There is a nicely written and highly-cited chapter by Finney & DiStefano (2008) that speaks to your questions (you can view most of it on Google Books). In summary, multivariate normality is typically evaluated using univariate skewness and kurtosis, and multivariate kurtosis--values less than 2, 7 and 3, respectively, are generally considered acceptable, though as of their writing, no simulation work had thoroughly vetted these cutoffs.

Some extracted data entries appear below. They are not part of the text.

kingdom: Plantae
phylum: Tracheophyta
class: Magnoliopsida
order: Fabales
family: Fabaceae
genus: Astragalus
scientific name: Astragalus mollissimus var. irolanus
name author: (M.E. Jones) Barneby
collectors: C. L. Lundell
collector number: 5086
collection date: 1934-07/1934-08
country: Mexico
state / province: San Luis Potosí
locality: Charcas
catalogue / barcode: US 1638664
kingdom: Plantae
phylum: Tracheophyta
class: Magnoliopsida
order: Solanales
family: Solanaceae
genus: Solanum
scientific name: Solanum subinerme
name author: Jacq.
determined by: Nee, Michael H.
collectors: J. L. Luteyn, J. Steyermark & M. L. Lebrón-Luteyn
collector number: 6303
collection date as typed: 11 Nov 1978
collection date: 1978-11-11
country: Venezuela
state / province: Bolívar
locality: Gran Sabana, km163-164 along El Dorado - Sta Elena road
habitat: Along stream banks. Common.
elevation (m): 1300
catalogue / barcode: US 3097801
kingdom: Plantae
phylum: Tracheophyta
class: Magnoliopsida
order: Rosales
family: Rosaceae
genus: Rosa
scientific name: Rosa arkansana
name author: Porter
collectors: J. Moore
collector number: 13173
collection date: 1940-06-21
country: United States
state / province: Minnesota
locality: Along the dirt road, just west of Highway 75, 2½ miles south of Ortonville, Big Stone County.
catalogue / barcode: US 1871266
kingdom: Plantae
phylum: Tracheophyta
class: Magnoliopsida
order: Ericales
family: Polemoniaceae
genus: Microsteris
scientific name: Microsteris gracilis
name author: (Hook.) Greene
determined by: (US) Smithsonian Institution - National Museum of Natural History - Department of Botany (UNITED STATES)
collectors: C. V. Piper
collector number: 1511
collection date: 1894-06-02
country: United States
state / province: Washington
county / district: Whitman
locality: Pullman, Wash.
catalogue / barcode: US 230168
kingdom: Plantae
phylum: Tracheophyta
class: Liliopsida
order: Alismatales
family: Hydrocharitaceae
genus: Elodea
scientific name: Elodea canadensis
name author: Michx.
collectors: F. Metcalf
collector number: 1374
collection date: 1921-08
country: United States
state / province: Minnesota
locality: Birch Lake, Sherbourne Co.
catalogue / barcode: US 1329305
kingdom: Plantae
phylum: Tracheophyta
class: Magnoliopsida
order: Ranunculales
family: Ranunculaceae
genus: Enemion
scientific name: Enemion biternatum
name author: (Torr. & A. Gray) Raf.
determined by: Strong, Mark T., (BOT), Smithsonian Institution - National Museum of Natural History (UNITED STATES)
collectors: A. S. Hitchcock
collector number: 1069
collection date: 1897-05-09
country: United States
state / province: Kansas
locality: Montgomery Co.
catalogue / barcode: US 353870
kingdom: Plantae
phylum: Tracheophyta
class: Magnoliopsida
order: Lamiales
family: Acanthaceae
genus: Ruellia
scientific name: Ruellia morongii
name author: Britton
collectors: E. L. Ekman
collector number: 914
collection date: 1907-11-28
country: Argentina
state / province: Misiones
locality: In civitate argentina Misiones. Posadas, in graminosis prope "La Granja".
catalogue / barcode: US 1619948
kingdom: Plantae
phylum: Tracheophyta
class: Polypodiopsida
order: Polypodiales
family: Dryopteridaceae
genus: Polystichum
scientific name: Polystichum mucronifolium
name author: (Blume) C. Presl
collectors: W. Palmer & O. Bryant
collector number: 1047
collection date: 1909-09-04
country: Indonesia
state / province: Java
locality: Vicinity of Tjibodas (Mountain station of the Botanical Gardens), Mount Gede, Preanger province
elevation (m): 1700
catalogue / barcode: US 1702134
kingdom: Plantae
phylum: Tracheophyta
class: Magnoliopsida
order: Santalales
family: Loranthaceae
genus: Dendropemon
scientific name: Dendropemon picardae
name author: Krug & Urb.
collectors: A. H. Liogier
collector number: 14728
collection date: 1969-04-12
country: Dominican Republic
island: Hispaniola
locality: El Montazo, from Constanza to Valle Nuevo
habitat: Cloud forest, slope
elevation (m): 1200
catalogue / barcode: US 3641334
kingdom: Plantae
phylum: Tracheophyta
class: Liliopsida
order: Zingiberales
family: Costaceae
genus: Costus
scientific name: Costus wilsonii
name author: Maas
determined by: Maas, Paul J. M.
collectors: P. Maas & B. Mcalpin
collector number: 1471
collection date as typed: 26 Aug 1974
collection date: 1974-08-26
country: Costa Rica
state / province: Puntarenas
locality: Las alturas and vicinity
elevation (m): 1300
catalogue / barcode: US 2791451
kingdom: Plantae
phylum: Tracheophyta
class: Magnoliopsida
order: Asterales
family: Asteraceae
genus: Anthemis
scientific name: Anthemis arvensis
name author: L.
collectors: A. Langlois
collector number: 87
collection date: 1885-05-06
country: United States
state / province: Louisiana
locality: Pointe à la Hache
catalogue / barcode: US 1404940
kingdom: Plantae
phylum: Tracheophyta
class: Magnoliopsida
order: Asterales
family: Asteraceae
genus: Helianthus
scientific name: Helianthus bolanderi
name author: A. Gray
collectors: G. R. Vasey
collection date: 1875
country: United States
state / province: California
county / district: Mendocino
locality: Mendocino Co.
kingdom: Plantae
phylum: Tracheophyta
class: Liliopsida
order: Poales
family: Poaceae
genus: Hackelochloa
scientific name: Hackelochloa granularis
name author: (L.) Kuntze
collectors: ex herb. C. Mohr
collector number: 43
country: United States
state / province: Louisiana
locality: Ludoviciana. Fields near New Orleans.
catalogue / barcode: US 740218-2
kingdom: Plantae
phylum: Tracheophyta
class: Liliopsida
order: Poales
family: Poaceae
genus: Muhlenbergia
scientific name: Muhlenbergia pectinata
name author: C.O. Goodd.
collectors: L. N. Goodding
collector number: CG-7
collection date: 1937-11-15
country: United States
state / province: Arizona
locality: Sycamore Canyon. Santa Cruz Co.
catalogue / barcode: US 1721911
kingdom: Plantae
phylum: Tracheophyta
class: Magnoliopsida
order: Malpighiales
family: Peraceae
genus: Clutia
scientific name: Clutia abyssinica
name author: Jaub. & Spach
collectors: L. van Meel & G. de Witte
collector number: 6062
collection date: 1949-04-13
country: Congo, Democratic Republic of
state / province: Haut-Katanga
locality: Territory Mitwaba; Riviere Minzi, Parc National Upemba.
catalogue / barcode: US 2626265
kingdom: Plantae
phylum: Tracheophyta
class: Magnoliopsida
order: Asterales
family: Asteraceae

If your variables do not meet those criteria, could you still use ML estimation? Sure, and your parameters estimates (factor loadings, factor variances and covariances, etc.,) would be pretty accurate. Your standard errors and $\chi^2$ test of model fit (and therefore your other typical indexes of model fit), however, would be biased; the greater the departure from multivariate normality, the greater the amount of bias you could expect.
In most cases, and as Finney & DiStefano's (2008) review suggests, the most straightforward way to handle to non-normality is to use a robust ML estimator, that corrects for non-normality-induced bias in the standard errors, and produces a Satorra-Bentler (S-B) $\chi^2$ (and associated model fit indexes) that more accurately captures the appropriate amount of misfit in your model than the standard $\chi^2$ test of perfect fit (Satorra & Bentler, 2010).
lavaan
has a few robust ML estimators, though only the MLM
estimator produces the S-B $\chi^2$. I'm not familiar with simulation work comparing the S-B $\chi^2$ to other corrections like the Yuan-Bentler (Y-B) $\chi^2$ produced by the MLR
estimator, or their technical differences from one another. However, I have used both MLM
and MLR
in other SEM software (e.g., Mplus) and they usually produce very similar results. You might also want to consider MLR
over MLM
if you have some missing data to deal with (MLM
is for complete cases only), and then read up on how the Y-B $\chi^2$ is different from the S-B $\chi^2$.
References
Finney, S. J., & DiStefano, C. (2008). Non-normal and categorical data in structural equation modeling. In G. R. Hancock & R. D. Mueller (Eds.), Structural Equation Modeling: A Second Course (pp. 269-314). Information Age Publishing.
Satorra, A., & Bentler, P.M. (2010). Ensuring positiveness of the scaled difference chi-square test statistic. Psychometrika, 75, 243-248.